§ **Your assignment**
Without including any picture, repeat the records below exactly.
===============
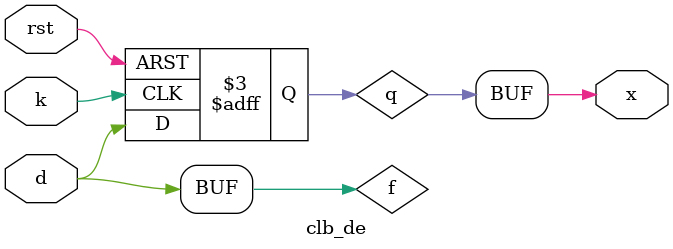
<source format=v>
module clb_de(
	input d,
	input k,
	input rst,
	output x
);

	wire f;
	reg q;
	
	assign f = d;
	
	always @(posedge k, negedge rst) begin
		if (rst == 1'b0) begin
			q <= 1'b0;
		end else begin
			q <= f;
		end
	end
	
	assign x = q;

endmodule
	
</source>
===============
§ **Result for this task**
<source format=v>
module clb_de(
	input d,
	input k,
	input rst,
	output x
);

	wire f;
	reg q;
	
	assign f = d;
	
	always @(posedge k, negedge rst) begin
		if (rst == 1'b0) begin
			q <= 1'b0;
		end else begin
			q <= f;
		end
	end
	
	assign x = q;

endmodule
	
</source>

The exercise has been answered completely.